By growing crops and herding animals, good farmers who looked after their gardens and livestock could build up really big herds and surplus produce in a way that allowed some individuals to become more wealthy than others.
Were these the people buried in the long barrows? Or was everyone given a place there? These kinds of social questions are matters that we hope this new site will shed new light on.”
Second year archaeology student Luke Jenkins also used the site as part of his dissertation, looking at areas that are currently unexposed by trialling a new form of archaeological exploration using an auger to bore small holes that allow measurements of what lies below the ground surface.
Data taken from the holes is then interpreted and used to create a 3D model of the below-ground structures. Luke said: “This is an idea that I’ve been mulling over for a couple of years.

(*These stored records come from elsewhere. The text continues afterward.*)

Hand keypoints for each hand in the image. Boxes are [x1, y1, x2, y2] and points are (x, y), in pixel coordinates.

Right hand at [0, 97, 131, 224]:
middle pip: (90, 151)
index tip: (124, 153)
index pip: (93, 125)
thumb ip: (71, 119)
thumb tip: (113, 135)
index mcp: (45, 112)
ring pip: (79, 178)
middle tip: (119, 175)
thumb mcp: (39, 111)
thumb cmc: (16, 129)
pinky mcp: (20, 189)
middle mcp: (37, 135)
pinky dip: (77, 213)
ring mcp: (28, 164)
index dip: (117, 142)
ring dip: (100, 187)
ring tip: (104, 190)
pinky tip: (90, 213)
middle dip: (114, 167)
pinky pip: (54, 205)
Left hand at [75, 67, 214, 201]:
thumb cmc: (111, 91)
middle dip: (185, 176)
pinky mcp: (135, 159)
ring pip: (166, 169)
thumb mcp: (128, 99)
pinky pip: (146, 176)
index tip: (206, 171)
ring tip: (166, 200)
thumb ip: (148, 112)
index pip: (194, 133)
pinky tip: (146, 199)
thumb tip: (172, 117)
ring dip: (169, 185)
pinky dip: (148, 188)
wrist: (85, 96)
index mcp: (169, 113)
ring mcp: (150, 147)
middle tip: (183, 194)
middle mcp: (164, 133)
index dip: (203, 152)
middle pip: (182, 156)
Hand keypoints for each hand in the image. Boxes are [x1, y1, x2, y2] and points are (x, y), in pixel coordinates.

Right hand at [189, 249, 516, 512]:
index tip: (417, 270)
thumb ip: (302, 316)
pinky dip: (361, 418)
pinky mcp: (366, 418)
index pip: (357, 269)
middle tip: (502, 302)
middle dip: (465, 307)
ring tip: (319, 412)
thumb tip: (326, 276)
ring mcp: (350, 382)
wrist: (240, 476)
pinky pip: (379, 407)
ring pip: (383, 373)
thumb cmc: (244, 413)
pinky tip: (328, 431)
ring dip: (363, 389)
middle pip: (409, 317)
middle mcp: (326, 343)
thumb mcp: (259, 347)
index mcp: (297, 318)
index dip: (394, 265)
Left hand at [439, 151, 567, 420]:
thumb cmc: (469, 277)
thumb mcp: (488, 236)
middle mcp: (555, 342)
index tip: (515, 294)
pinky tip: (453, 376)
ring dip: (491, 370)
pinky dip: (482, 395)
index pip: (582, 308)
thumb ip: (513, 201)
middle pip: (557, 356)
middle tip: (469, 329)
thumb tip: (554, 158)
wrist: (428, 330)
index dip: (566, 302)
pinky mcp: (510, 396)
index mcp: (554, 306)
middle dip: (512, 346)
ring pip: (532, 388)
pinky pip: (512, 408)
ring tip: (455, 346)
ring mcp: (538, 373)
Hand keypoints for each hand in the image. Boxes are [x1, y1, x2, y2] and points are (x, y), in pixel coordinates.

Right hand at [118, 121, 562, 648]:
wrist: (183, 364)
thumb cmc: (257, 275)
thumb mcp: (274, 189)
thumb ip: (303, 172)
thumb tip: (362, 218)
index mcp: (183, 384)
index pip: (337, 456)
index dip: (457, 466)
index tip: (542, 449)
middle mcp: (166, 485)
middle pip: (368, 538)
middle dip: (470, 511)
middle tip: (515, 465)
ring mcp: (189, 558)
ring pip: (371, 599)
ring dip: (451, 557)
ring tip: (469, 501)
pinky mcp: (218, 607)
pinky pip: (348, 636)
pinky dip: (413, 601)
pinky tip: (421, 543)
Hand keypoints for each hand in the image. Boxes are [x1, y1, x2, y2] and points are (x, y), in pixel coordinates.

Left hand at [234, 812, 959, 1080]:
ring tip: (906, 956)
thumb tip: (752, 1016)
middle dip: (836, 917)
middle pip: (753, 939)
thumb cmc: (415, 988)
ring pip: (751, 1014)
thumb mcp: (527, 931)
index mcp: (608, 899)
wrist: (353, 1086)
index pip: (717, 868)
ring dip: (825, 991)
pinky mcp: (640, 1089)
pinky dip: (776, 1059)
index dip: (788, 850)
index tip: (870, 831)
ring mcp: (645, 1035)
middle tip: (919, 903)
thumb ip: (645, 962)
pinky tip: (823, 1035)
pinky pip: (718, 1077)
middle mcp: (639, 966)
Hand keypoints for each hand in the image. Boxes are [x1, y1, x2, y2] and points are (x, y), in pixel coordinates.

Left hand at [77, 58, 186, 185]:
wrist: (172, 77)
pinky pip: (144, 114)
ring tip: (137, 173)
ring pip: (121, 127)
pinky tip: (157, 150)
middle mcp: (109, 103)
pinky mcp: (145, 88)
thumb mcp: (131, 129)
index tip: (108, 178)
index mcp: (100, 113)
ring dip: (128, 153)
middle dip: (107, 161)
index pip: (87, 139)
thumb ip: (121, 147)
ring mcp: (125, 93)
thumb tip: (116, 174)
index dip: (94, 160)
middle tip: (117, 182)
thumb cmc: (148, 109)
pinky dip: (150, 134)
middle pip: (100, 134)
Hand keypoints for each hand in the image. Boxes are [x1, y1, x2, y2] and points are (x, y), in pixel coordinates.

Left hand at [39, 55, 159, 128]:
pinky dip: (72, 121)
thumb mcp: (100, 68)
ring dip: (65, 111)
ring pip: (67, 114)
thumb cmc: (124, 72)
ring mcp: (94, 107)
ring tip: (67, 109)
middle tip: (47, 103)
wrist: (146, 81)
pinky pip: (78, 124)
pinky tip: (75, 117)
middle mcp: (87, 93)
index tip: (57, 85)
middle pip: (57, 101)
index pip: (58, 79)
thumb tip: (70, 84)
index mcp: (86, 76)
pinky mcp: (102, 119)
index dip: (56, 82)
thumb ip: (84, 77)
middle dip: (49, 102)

The study is gradually showing up what we want to see, which is ideally a Bronze Age round barrow a few metres away from the massive long barrow.
“It differs from a formal excavation in that you’re not taking out large trenches: you’re effectively doing keyhole surgery using the archaeological equivalent of a large drill.
You don’t see the end picture until it is uploaded into a computer. The idea is that it doesn’t ruin archaeology – you’re building up a model without doing anything destructive.”